Remember what I said, folks, a while ago about ignorant people needing to shut up?
Well, here’s a textbook example of such a person: W. James Antle, III, of the American Spectator, a libertarian ignoramus whom I have repeatedly taken to task here on this blog and on my twitter feed.
In one of his latest blogpost on the AmSpec’s website, Mr Antle writes that [emphasis mine]:
“One area where a bipartisan moderates and McCain coalition could carry the day is on the federal budget. (This scenario assumes a President Romney.) The House-passed budget will almost certainly be a version of Paul Ryan’s plan, perhaps nudged slightly to the left for Romney’s benefit. This year five mostly moderate Republicans voted against Ryan, but many conservatives expressed concern that his plan didn’t cut spending or balance the budget fast enough.
But McCain voted for the Ryan budget.
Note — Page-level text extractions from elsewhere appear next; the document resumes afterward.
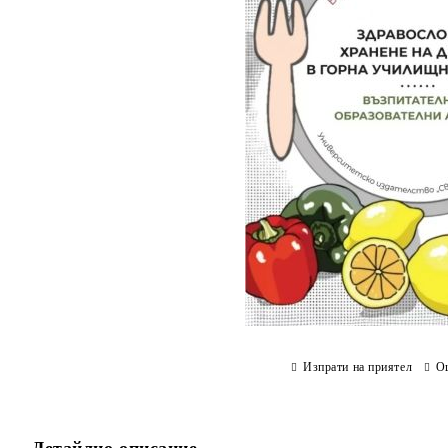
Изпрати на приятел
О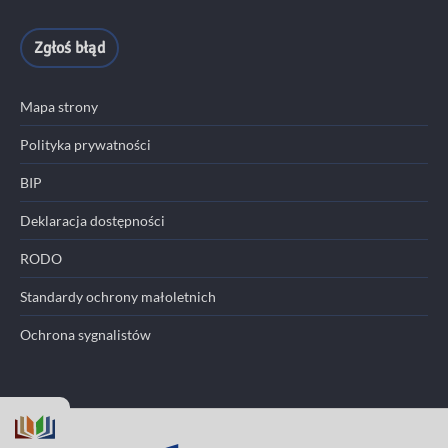
Zgłoś błąd
Mapa strony
Polityka prywatności
BIP
Deklaracja dostępności
RODO
Standardy ochrony małoletnich
Ochrona sygnalistów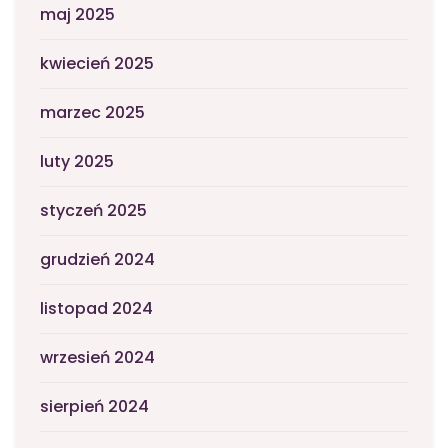
maj 2025
kwiecień 2025
marzec 2025
luty 2025
styczeń 2025
grudzień 2024
listopad 2024
wrzesień 2024
sierpień 2024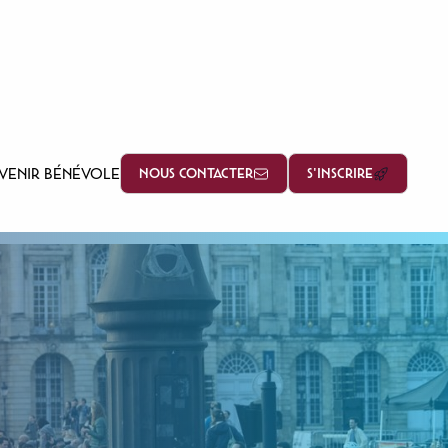
VENIR BÉNÉVOLE
NOUS CONTACTER
S'INSCRIRE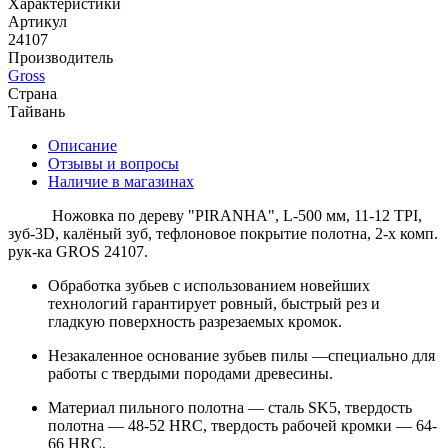
Характеристики
Артикул
24107
Производитель
Gross
Страна
Тайвань
Описание
Отзывы и вопросы
Наличие в магазинах
Ножовка по дереву "PIRANHA", L-500 мм, 11-12 TPI,
зуб-3D, калёный зуб, тефлоновое покрытие полотна, 2-х комп.
рук-ка GROS 24107.
Обработка зубьев с использованием новейших
технологий гарантирует ровный, быстрый рез и
гладкую поверхность разрезаемых кромок.
Незакаленное основание зубьев пилы —специально для
работы с твердыми породами древесины.
Материал пильного полотна — сталь SK5, твердость
полотна — 48-52 HRC, твердость рабочей кромки — 64-
66 HRC.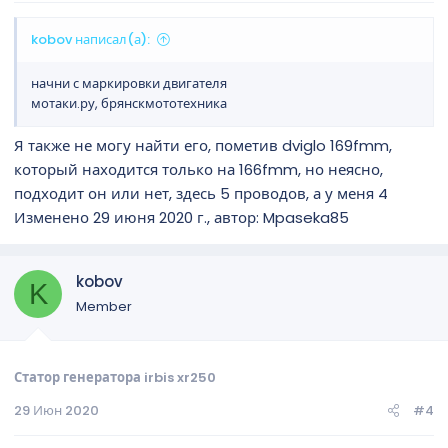
kobov написал(а):
начни с маркировки двигателя
мотаки.ру, брянскмототехника
Я также не могу найти его, пометив dviglo 169fmm,
который находится только на 166fmm, но неясно,
подходит он или нет, здесь 5 проводов, а у меня 4
Изменено 29 июня 2020 г., автор: Mpaseka85
kobov
K
Member
Статор генератора irbis xr250
29 Июн 2020
#4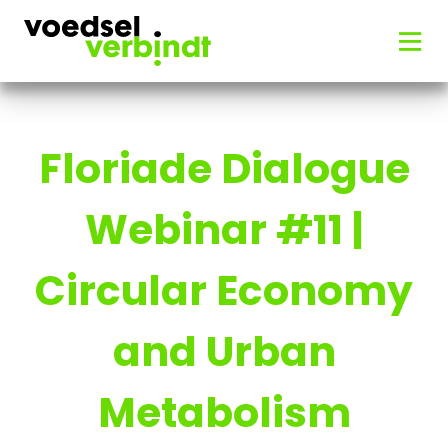
Floriade Dialogue
Webinar #11 |
Circular Economy
and Urban
Metabolism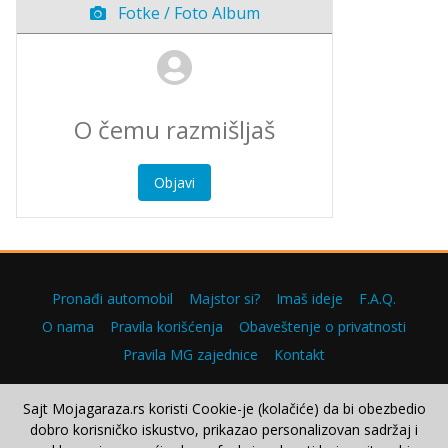
Fotke / Foto Album
Objavi
Pronađi automobil
Majstor si?
Imaš ideje
F.A.Q.
O nama
Pravila korišćenja
Obaveštenje o privatnosti
Pravila MG zajednice
Kontakt
Sajt Mojagaraza.rs koristi Cookie-je (kolačiće) da bi obezbedio
dobro korisničko iskustvo, prikazao personalizovan sadržaj i
Copyright © 2000–2026.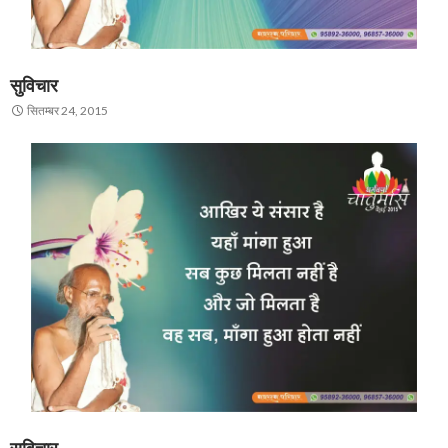
सुविचार
सितम्बर 24, 2015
Rand Paul was the only the only senator who voted against it on purely conservative grounds. Whatever their concerns, DeMint and Lee voted for it. So did Pat Toomey. And remember the 2012 debate happened when there was no chance a Democratic Senate and president would ever have allowed the Ryan budget to become law. Next year, if Romney is president, the debate will be less theoretical.“
What’s the problem with that?
Well, to start with, budgets (budget resolutions) can never become law (at least under current federal law, incl. the Budget and Accounting Act of 1921 and the Budget Control of Impoundment Act of 1974) and thus can never be binding. They can only be a set of rules and guidelines for the Congress and its committees. They are introduced (and passed) as Continuing Resolutions. These are not submitted to the President for his signature (or veto) and thus never become law. See for yourself here.
Precisely to fix that, Chairman Ryan and his colleagues have introduced a bill which, if passed, would subject budget resolutions to the President’s signature/veto and thus make them “law” if the President signs them. But this bill has not yet been passed and might never be. And until it is, budget resolutions will never be “law”.
This means that the President cannot sign (or veto) budget resolutions even if he wanted to. He simply has no say in the matter.
And that fact is one of the most basic facts about the federal budget process. One would’ve expected that an AmSpec contributor/editor would’ve educated himself at least on the basics of the process. Mr Antle evidently hasn’t. He’s ignorant of even such basics.
Like I said, if all ignorant people who pontificate about issues they know nothing about would shut up, this would’ve been a much better and a much quieter world.